Entries provided:
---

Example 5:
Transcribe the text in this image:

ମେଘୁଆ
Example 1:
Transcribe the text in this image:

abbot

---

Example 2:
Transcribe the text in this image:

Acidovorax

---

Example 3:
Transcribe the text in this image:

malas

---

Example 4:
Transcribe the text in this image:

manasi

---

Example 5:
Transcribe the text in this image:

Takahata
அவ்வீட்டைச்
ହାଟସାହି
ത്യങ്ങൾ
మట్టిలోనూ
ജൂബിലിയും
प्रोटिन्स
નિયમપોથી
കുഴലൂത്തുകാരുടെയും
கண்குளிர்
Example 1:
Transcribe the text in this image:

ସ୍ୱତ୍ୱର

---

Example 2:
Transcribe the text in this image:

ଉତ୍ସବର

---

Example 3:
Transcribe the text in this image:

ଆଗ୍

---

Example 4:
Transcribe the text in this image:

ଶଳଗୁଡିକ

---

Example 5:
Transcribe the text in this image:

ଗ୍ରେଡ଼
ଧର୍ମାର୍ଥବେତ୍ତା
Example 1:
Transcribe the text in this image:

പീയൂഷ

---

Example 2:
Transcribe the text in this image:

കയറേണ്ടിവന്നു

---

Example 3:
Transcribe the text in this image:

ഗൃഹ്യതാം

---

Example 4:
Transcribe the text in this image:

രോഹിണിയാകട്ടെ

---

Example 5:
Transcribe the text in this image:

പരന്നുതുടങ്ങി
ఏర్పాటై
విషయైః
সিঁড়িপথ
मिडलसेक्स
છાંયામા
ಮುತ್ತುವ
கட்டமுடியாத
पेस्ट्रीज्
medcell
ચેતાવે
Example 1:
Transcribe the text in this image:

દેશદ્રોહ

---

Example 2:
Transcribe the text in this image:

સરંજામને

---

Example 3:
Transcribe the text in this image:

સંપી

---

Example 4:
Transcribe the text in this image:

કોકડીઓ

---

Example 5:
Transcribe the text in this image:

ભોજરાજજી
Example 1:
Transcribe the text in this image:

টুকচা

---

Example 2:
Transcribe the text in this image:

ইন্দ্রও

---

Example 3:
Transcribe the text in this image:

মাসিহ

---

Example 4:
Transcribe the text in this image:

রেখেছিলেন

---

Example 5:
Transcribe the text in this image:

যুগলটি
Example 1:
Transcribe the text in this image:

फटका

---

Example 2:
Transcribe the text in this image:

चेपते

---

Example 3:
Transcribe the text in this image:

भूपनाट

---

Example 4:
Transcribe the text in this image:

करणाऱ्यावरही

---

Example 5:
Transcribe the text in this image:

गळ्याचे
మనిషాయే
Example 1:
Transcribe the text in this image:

Problem details: Produce a word-for-word copy of all the entries above.

Result of the task:
---

Example 5:
Transcribe the text in this image:

ମେଘୁଆ
Example 1:
Transcribe the text in this image:

abbot

---

Example 2:
Transcribe the text in this image:

Acidovorax

---

Example 3:
Transcribe the text in this image:

malas

---

Example 4:
Transcribe the text in this image:

manasi

---

Example 5:
Transcribe the text in this image:

Takahata
அவ்வீட்டைச்
ହାଟସାହି
ത്യങ്ങൾ
మట్టిలోనూ
ജൂബിലിയും
प्रोटिन्स
નિયમપોથી
കുഴലൂത്തുകാരുടെയും
கண்குளிர்
Example 1:
Transcribe the text in this image:

ସ୍ୱତ୍ୱର

---

Example 2:
Transcribe the text in this image:

ଉତ୍ସବର

---

Example 3:
Transcribe the text in this image:

ଆଗ୍

---

Example 4:
Transcribe the text in this image:

ଶଳଗୁଡିକ

---

Example 5:
Transcribe the text in this image:

ଗ୍ରେଡ଼
ଧର୍ମାର୍ଥବେତ୍ତା
Example 1:
Transcribe the text in this image:

പീയൂഷ

---

Example 2:
Transcribe the text in this image:

കയറേണ്ടിവന്നു

---

Example 3:
Transcribe the text in this image:

ഗൃഹ്യതാം

---

Example 4:
Transcribe the text in this image:

രോഹിണിയാകട്ടെ

---

Example 5:
Transcribe the text in this image:

പരന്നുതുടങ്ങി
ఏర్పాటై
విషయైః
সিঁড়িপথ
मिडलसेक्स
છાંયામા
ಮುತ್ತುವ
கட்டமுடியாத
पेस्ट्रीज्
medcell
ચેતાવે
Example 1:
Transcribe the text in this image:

દેશદ્રોહ

---

Example 2:
Transcribe the text in this image:

સરંજામને

---

Example 3:
Transcribe the text in this image:

સંપી

---

Example 4:
Transcribe the text in this image:

કોકડીઓ

---

Example 5:
Transcribe the text in this image:

ભોજરાજજી
Example 1:
Transcribe the text in this image:

টুকচা

---

Example 2:
Transcribe the text in this image:

ইন্দ্রও

---

Example 3:
Transcribe the text in this image:

মাসিহ

---

Example 4:
Transcribe the text in this image:

রেখেছিলেন

---

Example 5:
Transcribe the text in this image:

যুগলটি
Example 1:
Transcribe the text in this image:

फटका

---

Example 2:
Transcribe the text in this image:

चेपते

---

Example 3:
Transcribe the text in this image:

भूपनाट

---

Example 4:
Transcribe the text in this image:

करणाऱ्यावरही

---

Example 5:
Transcribe the text in this image:

गळ्याचे
మనిషాయే
Example 1:
Transcribe the text in this image:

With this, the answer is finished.